Scientists Discovered Exoplanets More Than 70 Years Earlier Than Thought

A 1917 glass plate discovered in an observatory archive records the first evidence of exoplanets

exoplanet discovery
The 1917 photographic plate spectrum of van Maanen's star from the Carnegie Observatories’ archive. Carnegie Institution for Science

As far as astronomers knew, the first evidence for the existence of exoplanets, or planets outside our solar system, was recorded in the late 1980s and early 1990s. However, a glass plate recently discovered in the archives of the Carnegie Observatories in California shows that, unbeknownst to them, astronomers had been sitting on evidence of exoplanets since as far back as 1917.
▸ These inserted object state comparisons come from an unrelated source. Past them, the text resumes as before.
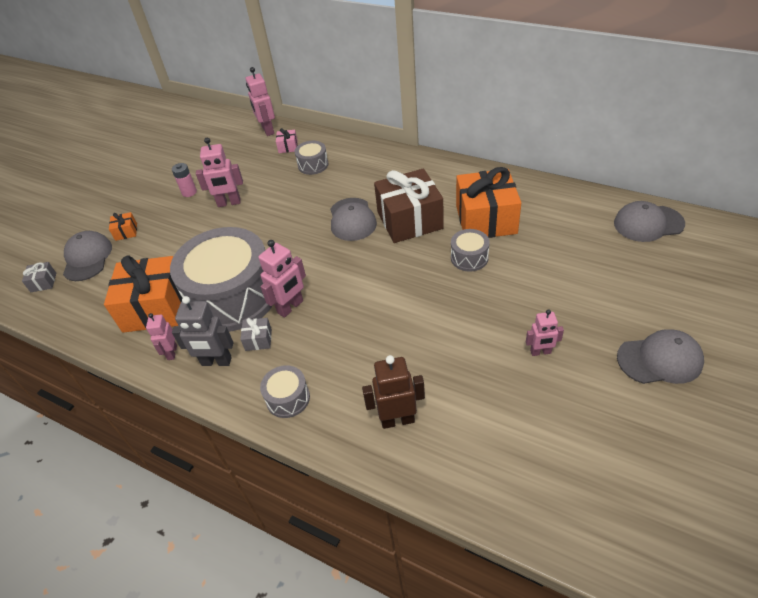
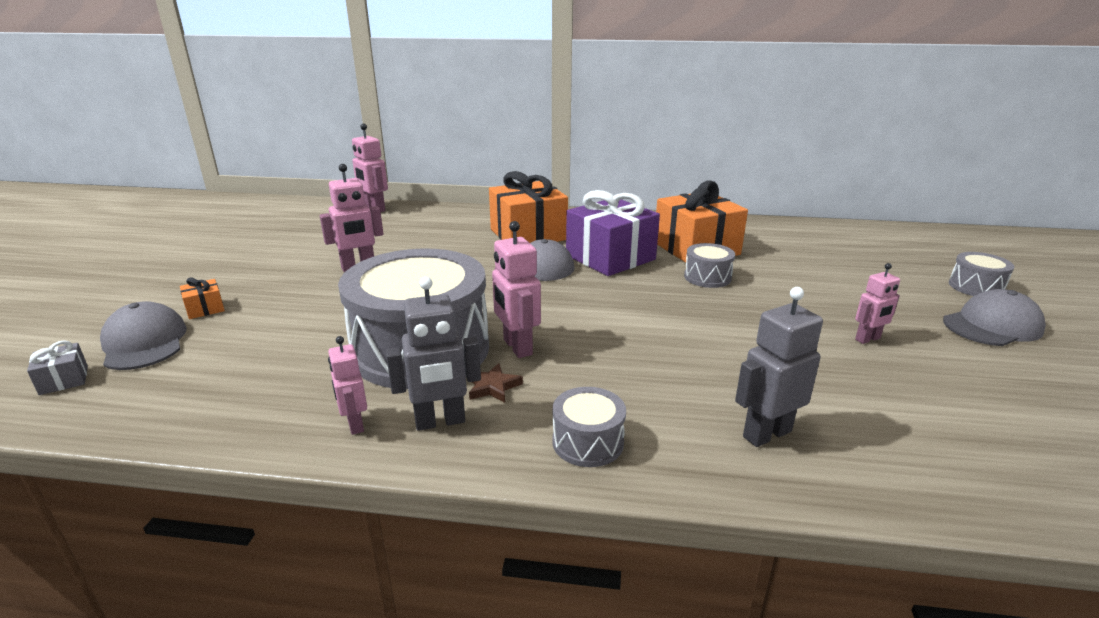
camera: 25 degrees left, 20 degrees down
orange gift [104,255,182,333] -> orange gift moved to [489,171,568,243]
pink battery [172,163,197,197] -> none
grey gift [240,318,272,351] -> brown star [469,363,523,403]
pink robot [258,240,306,318] -> pink robot turned 135 degrees clockwise [492,221,541,358]
pink gift [276,128,298,153] -> none
grey drum [295,141,329,175] -> grey drum moved to [949,252,1014,296]
brown robot [362,355,425,429] -> grey robot [735,287,823,447]
brown gift [374,168,444,243] -> purple gift [566,190,660,276]
grey cap [614,201,685,242] -> none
It might seem like modern astronomers regularly announce the discovery of new planets outside of our solar system, but this wasn’t the case until recently. These days, astronomers rely on sophisticated instruments like the Kepler Space Telescope to detect exoplanets by searching for certain clues. But during the early 20th century, the only method astronomers had for studying the makeup of faraway stars was to photograph them on glass plates, like the one recently rediscovered by astronomer Jay Farihi, Maddie Stone reports for Gizmodo.

Farihi never intended to look for planets: he was actually trying to dig up old information about a particular white dwarf star known as “van Maanen’s star.” First discovered by famed astronomer Walter Adams in 1917, the star was recorded on a glass plate along with an image of its light spectrum.

Farihi was studying white dwarfs when he requested to see Adams’ plate. He examined the star’s spectrum to see what it was made of and realized that it contained heavy elements that shouldn’t have been there, like magnesium and iron, Andrew Moseman reports for Popular Mechanics. Upon closer inspection, he realized that they must have come from the shattered remains of a planet.

“The mechanism that creates the rings of planetary debris, and the deposition onto the stellar atmosphere, requires the gravitational influence of full-fledged planets,” Farihi says in a statement. “The process couldn’t occur unless there were planets there.”

The presence of these elements suggests that the white dwarf is surrounded by rocky debris left over from a planet that once orbited the star. While astronomers have yet to directly observe an exoplanet in orbit around a white dwarf, in recent years they have found evidence of rocky debris around similar stars, Elizabeth Howell reports for Discovery News. These “polluted white dwarfs” were a surprise at first, as scientists at first believed that white dwarfs were so old that any evidence of planets orbiting them would have been long-gone.

“The unexpected realization that this 1917 plate from our archive contains the earliest recorded evidence of a polluted white dwarf system is just incredible,” Carnegie Observatories director John Mulchaey says in a statement. “And the fact that it was made by such a prominent astronomer in our history as Walter Adams enhances the excitement.”

In recent years, observatory archives have been a treasure trove for scientists and historians alike. Just a few months ago, Danish astronomers dug up glass plates dating back to the 19th and early 20th century that documented solar eclipses and helped confirm Albert Einstein’s General Theory of Relativity. With hundreds of thousands of glass plates in the Carnegie Observatories’ archives, Mulchaey hopes they might hold more discoveries just waiting to be found.

“We have a ton of history sitting in our basement and who knows what other finds we might unearth in the future?” Muchaey says.